MOTIVATION DE LA DÉCISION
Selon l'article L. 313-1 du code de la sécurité sociale, dans sa rédaction issue de la loi n° 2015-1702 du 21 décembre 2015, applicable au litige, pour avoir droit aux indemnités journalières de l'assurance maladie, l'assuré social doit justifier, au cours d'une période de référence, soit avoir perçu des rémunérations soumises à cotisations, au sens de l'article L. 242-1, au moins égales à un montant fixé par référence au salaire minimum de croissance, soit avoir effectué un nombre minimum d'heures de travail salarié ou assimilé.
Selon les articles R. 313-1 et R. 313-3 du même code, le premier, dans sa rédaction issue du décret n° 2015-1865 du 30 décembre 2015, le second dans sa rédaction issue du décret n° 2015-86 du 30 janvier 2015, applicables au litige, pour avoir droit aux indemnités journalières de l'assurance maladie pendant les six premiers mois d'interruption de travail, l'assuré social doit justifier, au jour de l'interruption de travail, soit que le montant des cotisations dues au titre de l'assurance maladie assises sur les rémunérations qu'il a perçues pendant les six mois civils précédents est au moins égal au montant des mêmes cotisations dues pour un salaire égal à 1015 fois la valeur du salaire minimum de croissance au premier jour de la période de référence, soit avoir effectué au moins 150 heures de travail salarié ou assimilé au cours des trois mois civils ou des quatre-vingt-dix jours précédents.

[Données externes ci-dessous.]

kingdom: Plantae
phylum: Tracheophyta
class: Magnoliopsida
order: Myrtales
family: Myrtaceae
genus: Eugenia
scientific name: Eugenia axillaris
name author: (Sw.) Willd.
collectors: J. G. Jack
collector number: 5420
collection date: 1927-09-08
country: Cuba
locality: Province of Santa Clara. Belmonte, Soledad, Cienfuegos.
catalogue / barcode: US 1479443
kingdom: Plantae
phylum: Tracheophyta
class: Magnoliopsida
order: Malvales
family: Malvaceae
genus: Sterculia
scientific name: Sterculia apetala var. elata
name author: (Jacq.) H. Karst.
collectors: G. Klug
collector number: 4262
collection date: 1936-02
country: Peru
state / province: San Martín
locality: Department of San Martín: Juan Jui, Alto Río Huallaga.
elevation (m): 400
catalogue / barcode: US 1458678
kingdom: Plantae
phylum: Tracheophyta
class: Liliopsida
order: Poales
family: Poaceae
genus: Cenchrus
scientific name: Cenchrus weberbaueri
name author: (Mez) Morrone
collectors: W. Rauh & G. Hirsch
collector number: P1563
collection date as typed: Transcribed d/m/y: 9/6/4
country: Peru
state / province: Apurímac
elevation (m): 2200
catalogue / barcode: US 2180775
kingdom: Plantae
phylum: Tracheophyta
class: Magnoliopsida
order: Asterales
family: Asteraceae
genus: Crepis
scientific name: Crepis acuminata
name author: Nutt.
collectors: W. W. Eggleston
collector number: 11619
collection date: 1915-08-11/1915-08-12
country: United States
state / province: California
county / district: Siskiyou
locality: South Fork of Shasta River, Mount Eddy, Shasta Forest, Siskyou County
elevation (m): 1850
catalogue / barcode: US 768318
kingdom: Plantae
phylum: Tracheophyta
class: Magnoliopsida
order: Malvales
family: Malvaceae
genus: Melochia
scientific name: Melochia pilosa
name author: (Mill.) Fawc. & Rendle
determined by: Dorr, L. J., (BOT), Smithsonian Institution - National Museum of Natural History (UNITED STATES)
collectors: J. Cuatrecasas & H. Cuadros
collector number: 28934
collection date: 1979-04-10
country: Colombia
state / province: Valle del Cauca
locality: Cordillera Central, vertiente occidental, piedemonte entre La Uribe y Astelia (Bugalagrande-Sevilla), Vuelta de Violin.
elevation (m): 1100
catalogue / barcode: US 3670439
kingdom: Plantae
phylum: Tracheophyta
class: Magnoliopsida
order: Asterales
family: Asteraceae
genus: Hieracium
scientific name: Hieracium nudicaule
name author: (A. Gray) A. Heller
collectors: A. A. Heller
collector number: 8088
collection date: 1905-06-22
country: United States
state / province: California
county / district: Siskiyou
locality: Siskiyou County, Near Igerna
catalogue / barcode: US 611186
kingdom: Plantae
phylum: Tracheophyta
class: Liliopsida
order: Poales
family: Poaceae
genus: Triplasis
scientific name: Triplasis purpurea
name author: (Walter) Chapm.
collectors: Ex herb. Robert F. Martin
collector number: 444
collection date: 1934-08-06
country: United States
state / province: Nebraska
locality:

En l'espèce, il est constant que du 4 décembre 2017 au 31 mai 2019, M. [S] a été pris en charge au titre de l'assurance maladie.
La caisse appelante justifie qu'au 9 mai 2019, le médecin conseil a émis un avis défavorable d'ordre médical à la poursuite de l'arrêt de travail et a considéré l'état de santé de l'assuré stabilisé (pièce n°5).
Le 24 mai 2019, la caisse a notifié à M. [S] son placement en invalidité réduisant des 2/3 au moins sa capacité de travail ou de gain, justifiant son classement en catégorie 1, et l'octroi d'une pension d'invalidité à compter du 1er juin 2019.
À cette même date, 1er juin 2019, le médecin traitant de l'assuré a prescrit un nouvel arrêt de travail initial au titre d'une tendinopathie de l'épaule gauche.
Si M. [S] allègue que la pension d'invalidité ne lui aurait été attribuée qu'au titre de l'affection de son épaule droite, et fait valoir qu'il a été arrêté à compter du 1er juin 2019 pour une affection distincte concernant son épaule gauche, en sorte que son état n'était en aucun cas stabilisé à ce titre, force est de relever que l'assuré faisait expressément valoir dans une correspondance adressée le 6 décembre 2019 à la CPAM qu'il était en arrêt le 7 février 2019 en raison d'une 'tendinopathie chronique des deux épaules' et joignait à son envoi un certificat de son médecin traitant en ce sens, que la caisse verse aux débats (pièce n°9).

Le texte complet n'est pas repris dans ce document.